Give back only the lines in the records below from the one with "Skattepolitikk og Personlig Frihet" to the one with "Liberalistisk Allianse Norge", both inclusive, word for word.

Start of Block

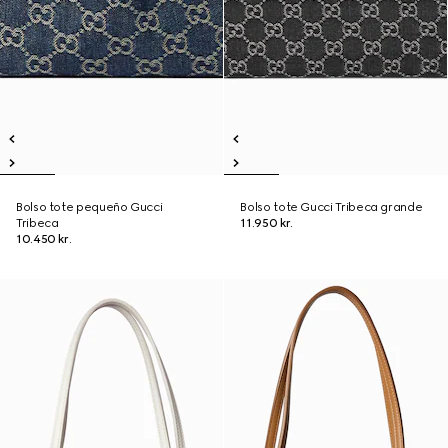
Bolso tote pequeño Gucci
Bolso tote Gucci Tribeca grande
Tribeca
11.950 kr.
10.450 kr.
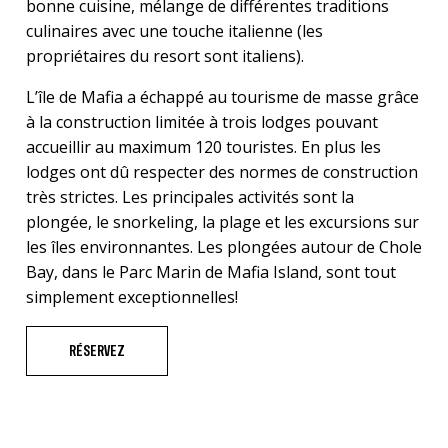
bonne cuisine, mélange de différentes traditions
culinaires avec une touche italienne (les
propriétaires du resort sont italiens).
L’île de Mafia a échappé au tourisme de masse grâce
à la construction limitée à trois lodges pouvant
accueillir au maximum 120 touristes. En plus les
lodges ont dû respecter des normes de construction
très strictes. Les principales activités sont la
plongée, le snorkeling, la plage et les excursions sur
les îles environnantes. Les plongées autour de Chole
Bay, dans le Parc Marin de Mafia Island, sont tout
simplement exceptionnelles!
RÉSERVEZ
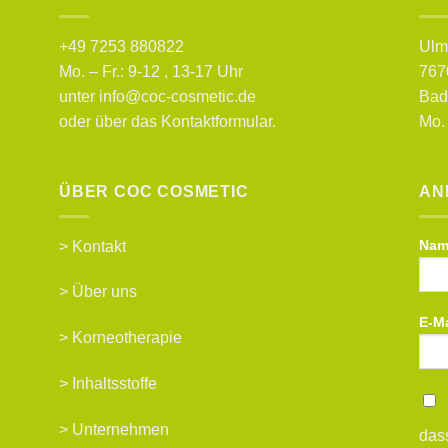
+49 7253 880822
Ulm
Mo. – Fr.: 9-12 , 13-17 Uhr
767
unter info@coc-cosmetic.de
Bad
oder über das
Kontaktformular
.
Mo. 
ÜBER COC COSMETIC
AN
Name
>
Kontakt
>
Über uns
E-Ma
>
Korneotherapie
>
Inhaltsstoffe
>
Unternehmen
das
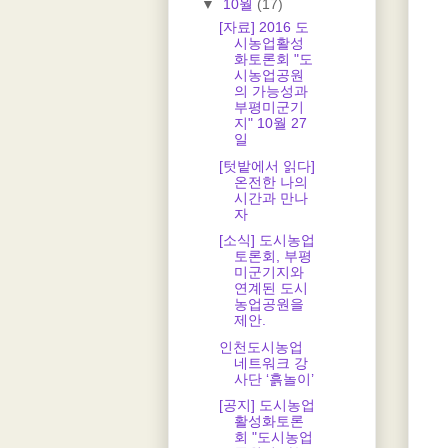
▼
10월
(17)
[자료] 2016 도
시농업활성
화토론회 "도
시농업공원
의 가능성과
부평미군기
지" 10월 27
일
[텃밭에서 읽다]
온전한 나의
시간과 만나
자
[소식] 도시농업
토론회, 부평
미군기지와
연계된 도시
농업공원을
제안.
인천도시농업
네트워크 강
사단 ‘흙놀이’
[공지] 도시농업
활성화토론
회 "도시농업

End of Block
Start of Block

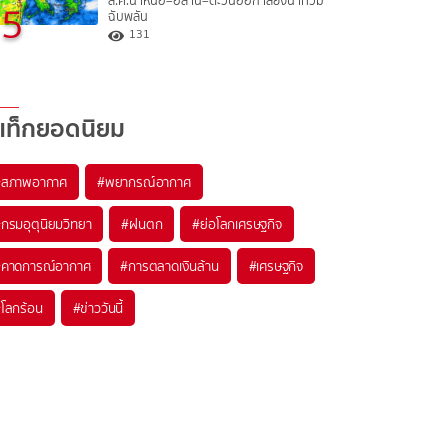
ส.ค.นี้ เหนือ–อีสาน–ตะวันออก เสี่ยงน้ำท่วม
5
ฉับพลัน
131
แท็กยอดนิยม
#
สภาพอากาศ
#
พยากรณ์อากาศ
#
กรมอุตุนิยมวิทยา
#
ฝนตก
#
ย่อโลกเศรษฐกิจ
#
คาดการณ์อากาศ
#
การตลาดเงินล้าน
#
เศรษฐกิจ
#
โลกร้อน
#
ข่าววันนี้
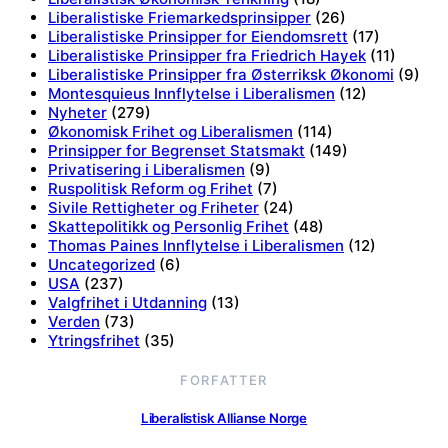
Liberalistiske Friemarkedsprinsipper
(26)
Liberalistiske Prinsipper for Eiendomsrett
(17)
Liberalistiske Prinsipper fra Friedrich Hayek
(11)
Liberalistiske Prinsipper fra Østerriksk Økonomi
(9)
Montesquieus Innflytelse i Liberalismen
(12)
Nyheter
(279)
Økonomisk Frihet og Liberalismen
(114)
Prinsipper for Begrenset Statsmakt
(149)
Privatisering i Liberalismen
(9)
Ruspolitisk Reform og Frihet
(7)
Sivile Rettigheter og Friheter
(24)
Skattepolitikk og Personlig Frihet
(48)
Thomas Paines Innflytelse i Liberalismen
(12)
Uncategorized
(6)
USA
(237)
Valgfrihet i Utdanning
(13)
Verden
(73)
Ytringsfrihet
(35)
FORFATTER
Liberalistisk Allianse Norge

End of Block

▶ WRITTEN REPLY
Skattepolitikk og Personlig Frihet
(48)
Thomas Paines Innflytelse i Liberalismen
(12)
Uncategorized
(6)
USA
(237)
Valgfrihet i Utdanning
(13)
Verden
(73)
Ytringsfrihet
(35)
FORFATTER
Liberalistisk Allianse Norge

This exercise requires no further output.